En devise, l’indice du dollar subit une pression de vente en raison du manque d’action sur les nouveaux tarifs par le nouveau président américain. Après une forte période de remontée débutée en octobre 2024, le dollar américain a chuté dans ses profits, l’indice du dollar se négociant désormais juste en dessous du niveau de 108. Les écarts de rendement favorisent toujours le dollar américain, ce qui pourrait limiter l’ampleur de la faiblesse du dollar à court terme. id="">L’or a connu une bonne semaine jusqu’à présent, le métal précieux profitant du dollar américain plus faible. Négocié à 2744 $ (aux premières heures de négociation mercredi), une résistance modérée attend à 2760 $ puis à 2782 $, une dépassement ouvrant la porte à l’or pour tenter de dépasser son plus haut historique de 2790 $ et préparerait une possible course au niveau de 3 000 $. Le support attend à 2700 $ et 2683 $. L’incertitude persistante autour du commerce international et les préoccupations inflationnistes persistantes maintiennent l’or en faveur des investisseurs. Cependant, tout rebond du dollar américain pourrait ralentir l’élan de l’or.
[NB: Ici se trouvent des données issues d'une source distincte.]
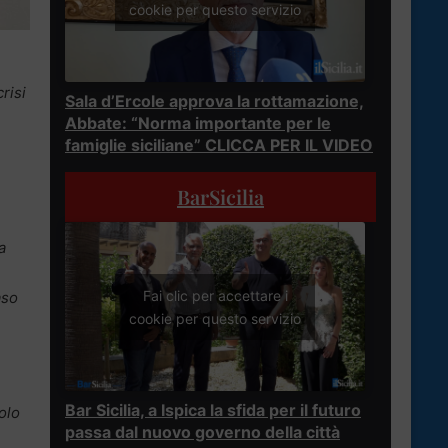
cookie per questo servizio
risi
Sala d’Ercole approva la rottamazione,
Abbate: “Norma importante per le
famiglie siciliane” CLICCA PER IL VIDEO
BarSicilia
a
Fai clic per accettare i
aso
cookie per questo servizio
e
Bar Sicilia, a Ispica la sfida per il futuro
olo
passa dal nuovo governo della città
Cependant, une hausse des taux par la BOJ cette fois-ci pourrait ne pas créer le même niveau de volatilité. Les rendements américains sont plus élevés aujourd’hui que la dernière fois (environ 4,6 % maintenant sur l’obligation à 10 ans contre 4,1 % en juillet dernier), ce qui incite les traders à se défaire immédiatement du carry trade. De plus, la dernière fois que la BOJ a baissé les taux, cela coïncidait avec un faible rapport sur l’emploi américain qui exagérait les mouvements du marché. Alors que cette fois, le dernier rapport américain sur les emplois non agricoles (NFP) était solide (256 000 pour décembre). id="">Donc, bien qu’il soit possible qu’une hausse des taux de la BOJ puisse à nouveau déclencher une certaine volatilité sur les marchés, notamment si elle s’accompagne d’une vision plus agressive de la politique monétaire, des rendements américains plus élevés (en raison d’un FOMC moins accommodant que la dernière fois) pourraient atténuer l’impact de toute action des taux d’intérêt de la BOJ cette semaine. La BOJ souhaitera alléger la pression sur le yen (pour réduire les effets de l’inflation importée), mais en même temps, elle ne voudra pas ébranler les marchés mondiaux avec un signal trop belliciste ni voir une répétition de la déroute du Nikkei. Ainsi, le message de la BOJ pourrait être plus nuancé cette fois-ci si l’on assiste à une hausse des taux.